I wish there was a way to just– transfer that to the ignorant fucks who get all smug and smarmy and pass stupid laws and are assholes. here, dude. enjoy this sensation as if someone were sandpapering your prostate. have a nice day. guess what it’s seven days long this time. cheers. bonus round: cramps! now Bruno here will punch you fifteen times in the lower abdomen, and then take his thumb and jam it straight into your gut until your abs spasm, then give you a charley horse. peace bro. Now about that luxury tax…

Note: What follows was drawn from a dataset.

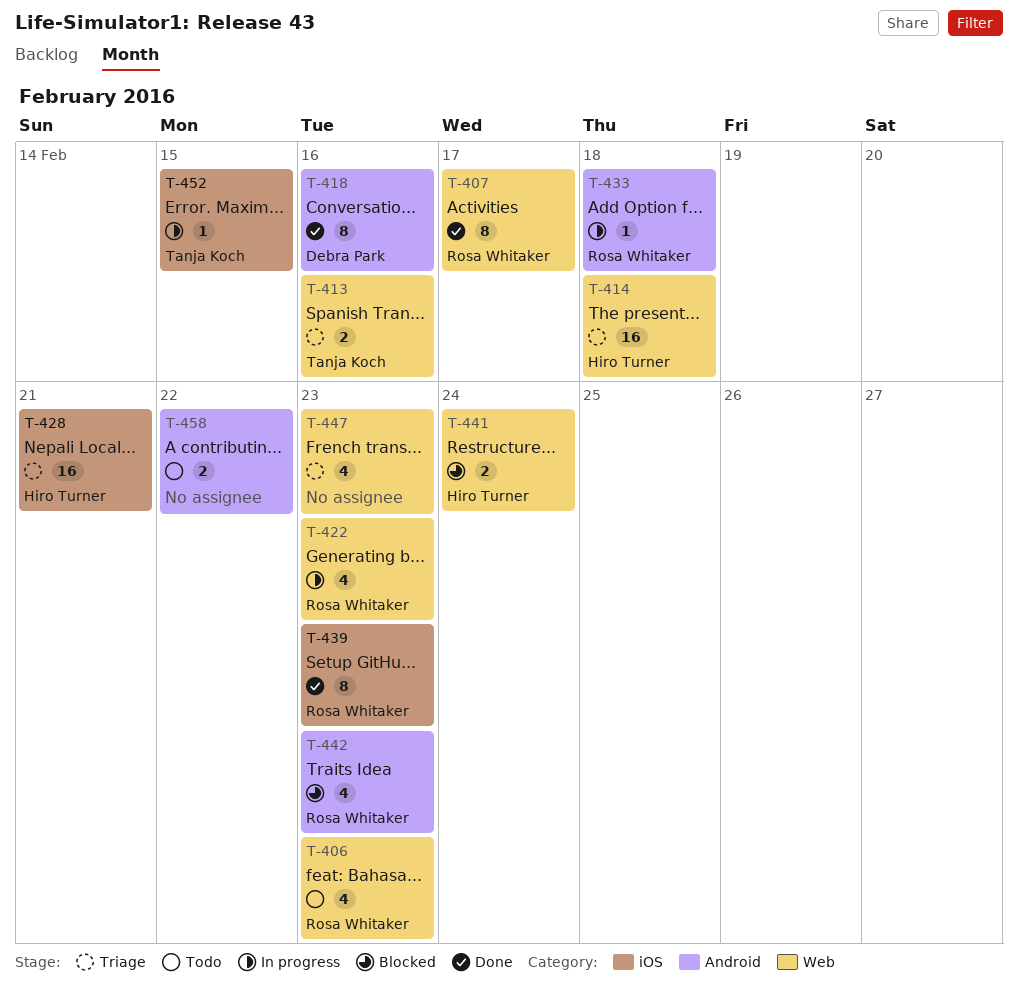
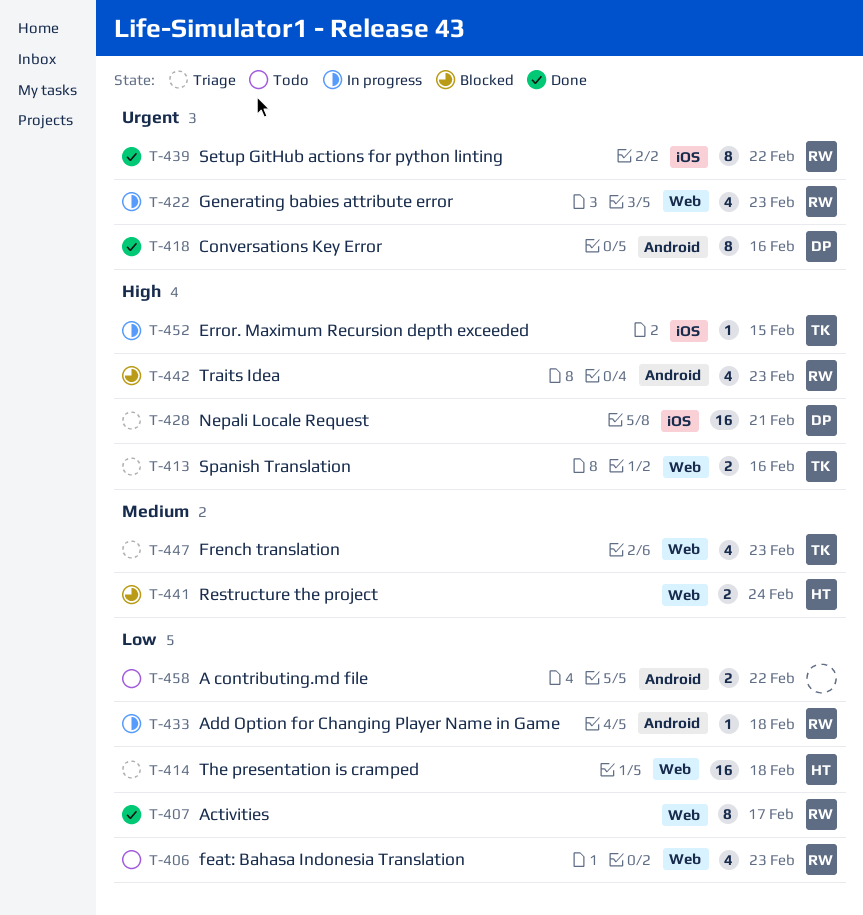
T-428, owner: Hiro Turner -> Debra Park
T-439, due: Feb 23 -> Feb 22
T-447, owner: none -> Tanja Koch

Surely menstruation must suck less for some people but I think that’s maybe a myth.
I will stand by my firm belief that basically nobody ever has used a tampon to masturbate, though. There’s no way. There’s just not! I’m sure someone’s found a way but statistically, basically nobody finds that fun. I am a person, I repeat, who very much likes things in there, when the time is right and the mood is right and all. Proper methods and whatnot.
Some gross papery cotton and cramps and a toilet are not the proper methods.